The kids must have felt the air weighing heavy on them during this entire time. I also never thought about that until now. This really makes my heart break because every situation where I felt uncomfortable and over the top sick and anxious the kids must have felt that ten fold. We never uttered any words under our breath to each other during that interaction and we never said anything mean, but kids are like little barometers. In this situation feeling anxious, awkward, sad, inadequate, confused and alone were the both of us and three little kids.
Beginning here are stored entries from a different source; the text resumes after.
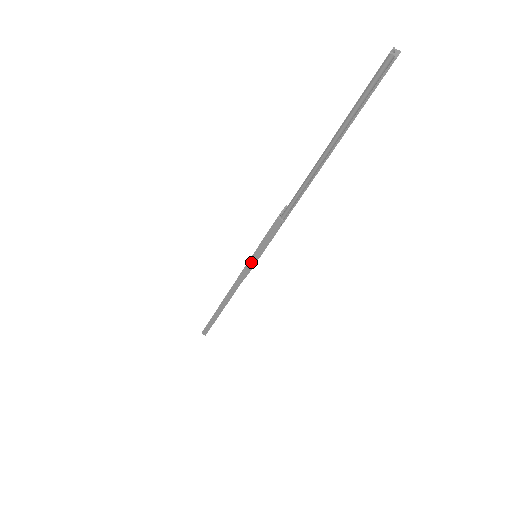
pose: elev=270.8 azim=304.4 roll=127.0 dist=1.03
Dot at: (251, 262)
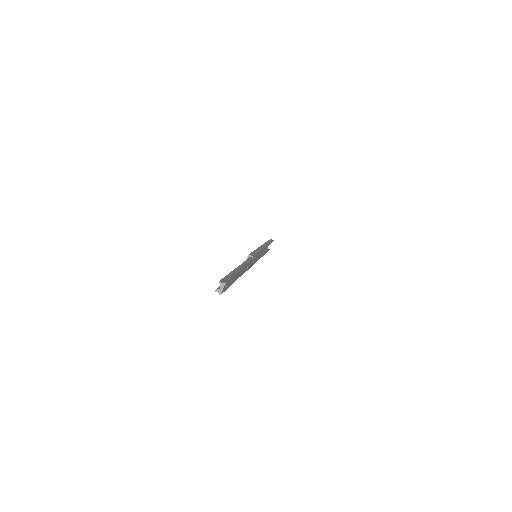
Dot at: occluded
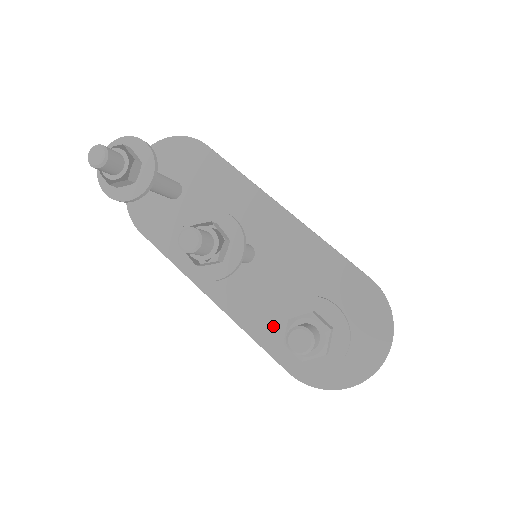
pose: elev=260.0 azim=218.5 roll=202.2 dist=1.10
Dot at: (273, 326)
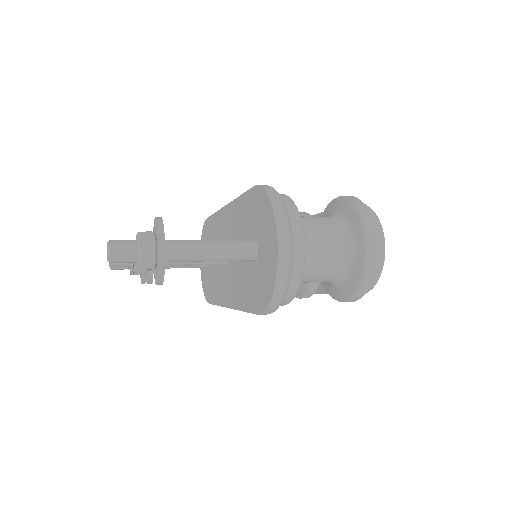
Dot at: occluded
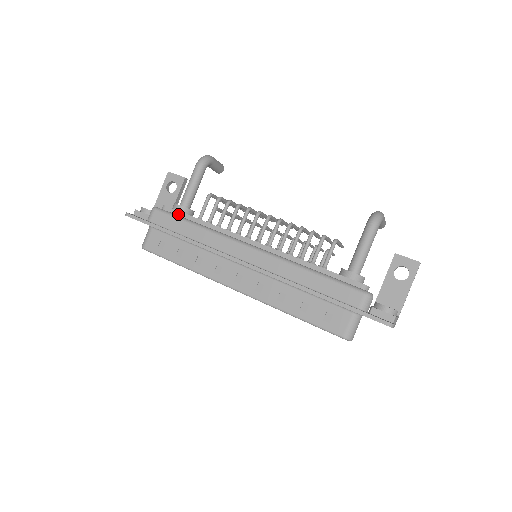
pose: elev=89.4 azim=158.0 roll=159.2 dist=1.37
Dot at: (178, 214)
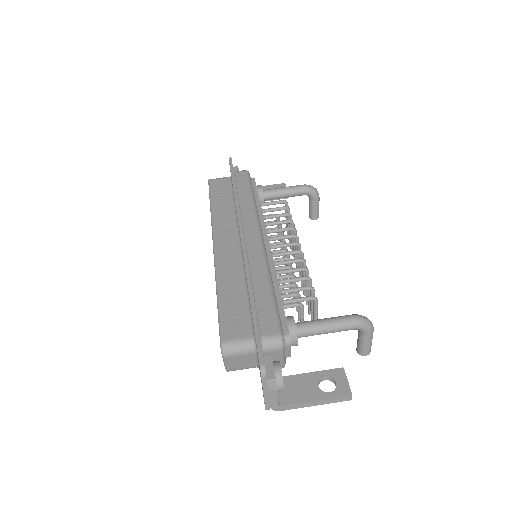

I’ve eluded to the fact that when you are ‘in it’ you can’t really see the other side. It’s hard to have empathy with people who are making your life hard and stressful. It takes a long time. I would like to go back to the me from that day and tell her to be vulnerable. Vulnerability is the hardest but most rewarding thing to practice. Vulnerability makes us human in everyone’s eyes. I wish I could have expressed to her that day how I was feeling so that maybe her walls would come down and she would simply see me as another broken person, just like her, lost and alone, running on love and grit, with no idea how to navigate this new life.